**Work instruction:**
All of the data below should come back exactly as written, minus its images.

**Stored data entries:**
::::

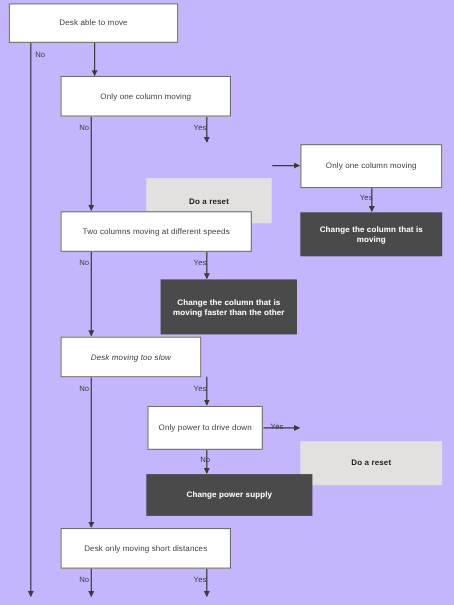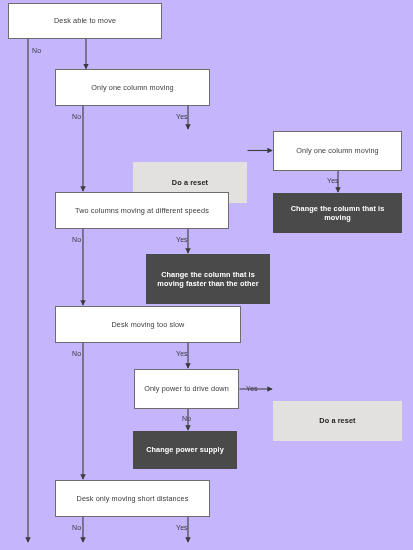--- a/index.html
+++ b/index.html
@@ -133,33 +133,33 @@
   </div>
 
   <div class="node node-question" style="left:55px; top:192px; width:174px; height:37px;">
     <span class="node-text">Two columns moving at different speeds</span>
   </div>
 
   <div class="node node-action-dark" style="left:146px; top:254px; width:124px; height:50px;">
     <span class="node-text">Change the column that is moving faster than the other</span>
   </div>
 
-  <div class="node node-question" style="left:55px; top:306px; width:186px; height:37px;">
+  <div class="node node-question" style="left:55px; top:306px; width:128px; height:37px;font-style:italic;">
     <span class="node-text">Desk moving too slow</span>
   </div>
 
   <div class="node node-question" style="left:134px; top:369px; width:105px; height:40px;">
     <span class="node-text">Only power to drive down</span>
   </div>
 
   <div class="node node-action-light" style="left:273px; top:369px; width:129px; height:40px;">
     <span class="node-text">Do a reset</span>
   </div>
 
-  <div class="node node-action-dark" style="left:133px; top:431px; width:104px; height:38px;">
+  <div class="node node-action-dark" style="left:133px; top:431px; width:151px; height:38px;">
     <span class="node-text">Change power supply</span>
   </div>
 
   <div class="node node-question" style="left:55px; top:480px; width:155px; height:37px;">
     <span class="node-text">Desk only moving short distances</span>
   </div>
 
   <div class="edge-label" style="left:32px; top:47px;">No</div>
 
   <div class="edge-label" style="left:72px; top:113px;">No</div>

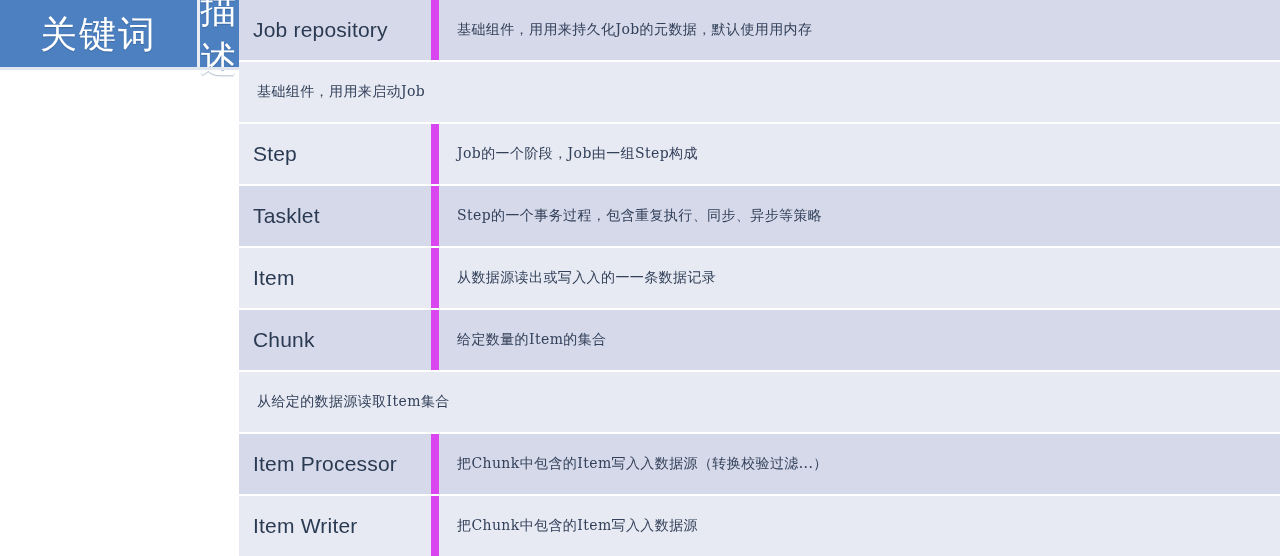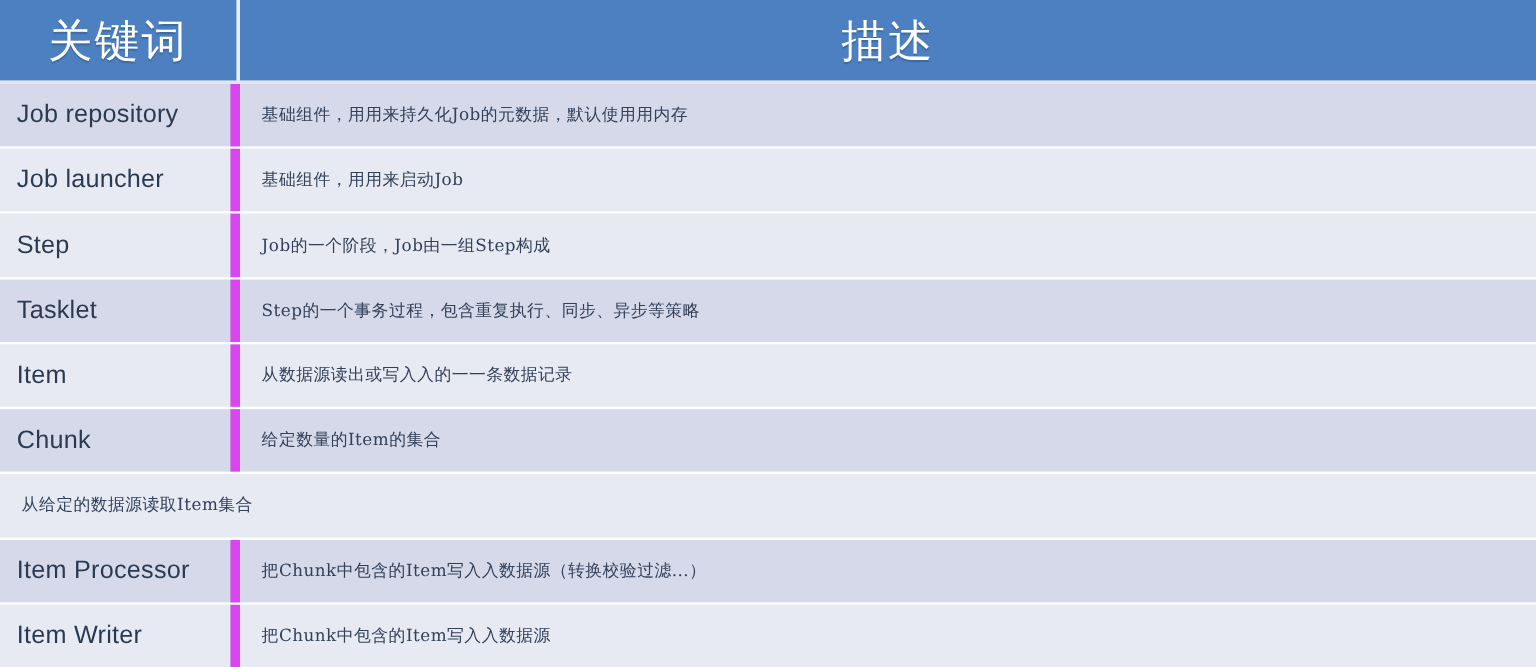--- a/index.html
+++ b/index.html
@@ -11,21 +11,21 @@
     width: 1280px;
     height: 556px;
     font-family: "Liberation Sans", "DejaVu Sans", sans-serif;
     overflow: hidden;
   }
 
   .table-wrap {
     width: 1280px;
     height: 556px;
     display: flex;
-    flex-direction: column;
+    flex-direction: row;
     background: #ffffff;
   }
 
   
   .thead {
     display: flex;
     height: 70px;
     flex: 0 0 70px;
     background: #4d80c0;
     position: relative;
@@ -117,21 +117,20 @@
   </div>
 
   <div class="tbody">
 
     <div class="tr odd">
       <div class="td td-key">Job repository</div>
       <div class="td td-desc">基础组件，用用来持久化Job的元数据，默认使用用内存</div>
     </div>
 
     <div class="tr even">
-      <div class="td td-key">Job launcher</div>
       <div class="td td-desc">基础组件，用用来启动Job</div>
     </div>
 
 
     <div class="tr even">
       <div class="td td-key">Step</div>
       <div class="td td-desc">Job的一个阶段，Job由一组Step构成</div>
     </div>
 
     <div class="tr odd">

::::

**Completed task:**
--- a/index.html
+++ b/index.html
@@ -133,33 +133,33 @@
   </div>
 
   <div class="node node-question" style="left:55px; top:192px; width:174px; height:37px;">
     <span class="node-text">Two columns moving at different speeds</span>
   </div>
 
   <div class="node node-action-dark" style="left:146px; top:254px; width:124px; height:50px;">
     <span class="node-text">Change the column that is moving faster than the other</span>
   </div>
 
-  <div class="node node-question" style="left:55px; top:306px; width:186px; height:37px;">
+  <div class="node node-question" style="left:55px; top:306px; width:128px; height:37px;font-style:italic;">
     <span class="node-text">Desk moving too slow</span>
   </div>
 
   <div class="node node-question" style="left:134px; top:369px; width:105px; height:40px;">
     <span class="node-text">Only power to drive down</span>
   </div>
 
   <div class="node node-action-light" style="left:273px; top:369px; width:129px; height:40px;">
     <span class="node-text">Do a reset</span>
   </div>
 
-  <div class="node node-action-dark" style="left:133px; top:431px; width:104px; height:38px;">
+  <div class="node node-action-dark" style="left:133px; top:431px; width:151px; height:38px;">
     <span class="node-text">Change power supply</span>
   </div>
 
   <div class="node node-question" style="left:55px; top:480px; width:155px; height:37px;">
     <span class="node-text">Desk only moving short distances</span>
   </div>
 
   <div class="edge-label" style="left:32px; top:47px;">No</div>
 
   <div class="edge-label" style="left:72px; top:113px;">No</div>

--- a/index.html
+++ b/index.html
@@ -11,21 +11,21 @@
     width: 1280px;
     height: 556px;
     font-family: "Liberation Sans", "DejaVu Sans", sans-serif;
     overflow: hidden;
   }
 
   .table-wrap {
     width: 1280px;
     height: 556px;
     display: flex;
-    flex-direction: column;
+    flex-direction: row;
     background: #ffffff;
   }
 
   
   .thead {
     display: flex;
     height: 70px;
     flex: 0 0 70px;
     background: #4d80c0;
     position: relative;
@@ -117,21 +117,20 @@
   </div>
 
   <div class="tbody">
 
     <div class="tr odd">
       <div class="td td-key">Job repository</div>
       <div class="td td-desc">基础组件，用用来持久化Job的元数据，默认使用用内存</div>
     </div>
 
     <div class="tr even">
-      <div class="td td-key">Job launcher</div>
       <div class="td td-desc">基础组件，用用来启动Job</div>
     </div>
 
 
     <div class="tr even">
       <div class="td td-key">Step</div>
       <div class="td td-desc">Job的一个阶段，Job由一组Step构成</div>
     </div>
 
     <div class="tr odd">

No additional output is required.